Maybe it’s me, and not Yoda, who has got his prerogatives wrong? Maybe I’ve been practicing my own faith wrong and teaching my kids dubious life lessons! The “do good great,” of the “Listen. Learn lots. Do good great,” mantra I have for my kids originated from a grad school professor paraphrasing a quote of St. Vincent de Paul: “It’s not enough to do good. It must be done well.”

Perhaps my frustration with Yoda, then, isn’t that he’s wrong, but rather that I believe what’s more important is how something is done — not merely whether or not it is done.

I believe it often takes many tries to do something well. Yes, doing the works of mercy is important; and yes, either you’re doing them or you’re not doing them. But how you do them matters just as much — the spirit, intention, attitude and reasons all matter. Ask a 9- or 6-year-old to apologize for their sibling and maybe they will, but it may or may not have true contrition.

“You expect us to be perfect!” My 9-year-old declared recently after I cheated my kids for not listening well after school.

“No, I don’t want or expect perfection,” I responded carefully. “People do some really distorted things to achieve perfection — or worse, to appear perfect. What I expect is progress. I want you to try harder to listen the first time I ask you to do something.”

This brings me to the last point. Yes, Yoda and Jesus speak in clear commands of commitments and not merely attempts; and yet, in the Gospel we also find the Beatitudes (Matthew 5). To be merciful and meek, pure of heart and poor in spirit takes work; there will be successes and failed attempts, there will be opportunities for forgiveness when we fail or fall short. But thankfully, as long as we keep at it — keep forgiving, keep trying — we’ve got a chance to actually live out Gospel holiness. Maybe not with perfection, but at least with integrity.

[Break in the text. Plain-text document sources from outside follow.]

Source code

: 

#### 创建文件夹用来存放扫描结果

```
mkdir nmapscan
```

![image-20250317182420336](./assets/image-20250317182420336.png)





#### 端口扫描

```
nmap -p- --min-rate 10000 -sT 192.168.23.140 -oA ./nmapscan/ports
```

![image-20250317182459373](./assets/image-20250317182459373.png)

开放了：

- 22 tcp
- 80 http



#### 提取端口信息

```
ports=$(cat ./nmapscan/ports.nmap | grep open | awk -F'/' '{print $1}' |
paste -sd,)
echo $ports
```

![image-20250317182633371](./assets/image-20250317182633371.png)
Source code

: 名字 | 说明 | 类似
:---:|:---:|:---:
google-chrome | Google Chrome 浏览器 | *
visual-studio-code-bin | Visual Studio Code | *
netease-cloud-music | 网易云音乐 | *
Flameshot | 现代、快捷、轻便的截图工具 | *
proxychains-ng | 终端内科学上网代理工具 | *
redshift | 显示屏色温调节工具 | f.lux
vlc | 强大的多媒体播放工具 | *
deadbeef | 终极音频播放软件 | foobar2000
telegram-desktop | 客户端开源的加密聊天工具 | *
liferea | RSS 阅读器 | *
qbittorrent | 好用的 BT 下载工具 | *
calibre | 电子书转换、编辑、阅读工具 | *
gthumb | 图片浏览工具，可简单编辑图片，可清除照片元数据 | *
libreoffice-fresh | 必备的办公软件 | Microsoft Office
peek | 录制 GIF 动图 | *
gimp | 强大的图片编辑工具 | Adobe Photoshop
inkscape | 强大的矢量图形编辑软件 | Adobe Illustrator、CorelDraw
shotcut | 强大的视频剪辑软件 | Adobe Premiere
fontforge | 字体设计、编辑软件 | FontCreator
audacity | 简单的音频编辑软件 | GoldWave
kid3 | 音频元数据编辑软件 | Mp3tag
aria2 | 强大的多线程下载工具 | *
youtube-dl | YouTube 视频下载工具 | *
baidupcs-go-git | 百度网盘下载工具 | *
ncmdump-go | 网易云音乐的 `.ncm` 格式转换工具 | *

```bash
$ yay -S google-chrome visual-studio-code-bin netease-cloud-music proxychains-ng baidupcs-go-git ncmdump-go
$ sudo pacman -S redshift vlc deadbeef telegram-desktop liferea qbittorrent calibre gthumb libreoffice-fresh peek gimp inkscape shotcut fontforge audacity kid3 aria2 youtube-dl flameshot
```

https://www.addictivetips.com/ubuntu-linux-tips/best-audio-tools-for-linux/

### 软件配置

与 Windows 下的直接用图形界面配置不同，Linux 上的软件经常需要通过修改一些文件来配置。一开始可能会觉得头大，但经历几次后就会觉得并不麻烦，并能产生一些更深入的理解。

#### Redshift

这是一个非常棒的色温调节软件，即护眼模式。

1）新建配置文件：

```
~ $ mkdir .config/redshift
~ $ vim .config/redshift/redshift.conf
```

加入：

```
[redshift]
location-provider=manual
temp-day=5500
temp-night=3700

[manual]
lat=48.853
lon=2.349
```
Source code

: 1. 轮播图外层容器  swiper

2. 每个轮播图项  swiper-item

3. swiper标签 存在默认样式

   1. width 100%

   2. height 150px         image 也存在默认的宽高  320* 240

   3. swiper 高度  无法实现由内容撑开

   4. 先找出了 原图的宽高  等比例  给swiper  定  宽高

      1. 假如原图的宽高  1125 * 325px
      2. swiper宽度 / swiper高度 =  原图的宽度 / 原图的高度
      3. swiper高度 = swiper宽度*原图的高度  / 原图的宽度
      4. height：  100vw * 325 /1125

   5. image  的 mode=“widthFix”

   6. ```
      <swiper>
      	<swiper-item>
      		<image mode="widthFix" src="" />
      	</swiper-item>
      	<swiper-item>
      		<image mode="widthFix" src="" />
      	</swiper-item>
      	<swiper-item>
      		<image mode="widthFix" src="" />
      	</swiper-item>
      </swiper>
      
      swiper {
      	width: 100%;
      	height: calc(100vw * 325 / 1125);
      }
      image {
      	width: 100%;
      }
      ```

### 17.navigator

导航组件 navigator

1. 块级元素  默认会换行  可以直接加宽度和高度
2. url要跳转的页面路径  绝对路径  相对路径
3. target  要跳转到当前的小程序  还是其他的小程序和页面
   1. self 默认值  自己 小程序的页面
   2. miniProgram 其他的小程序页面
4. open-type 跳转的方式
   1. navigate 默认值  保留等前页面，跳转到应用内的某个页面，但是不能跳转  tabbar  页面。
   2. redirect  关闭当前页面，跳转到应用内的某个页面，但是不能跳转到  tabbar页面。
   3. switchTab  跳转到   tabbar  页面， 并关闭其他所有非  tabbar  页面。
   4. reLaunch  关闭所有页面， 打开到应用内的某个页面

Just as Luke Skywalker would grow in wisdom, age and grace, I hope my children do so as well, even if they don’t have Yoda to guide them. As long as they keep trying, they will be great listeners, they will learn lots and, I have no doubt, they will “do good great” — love God, neighbor and self with all they’ve got. Perhaps Yoda isn’t wrong. Perhaps I took him a little too literally, because trying often is the same thing as doing.

May the force be with you; and also with your spirit.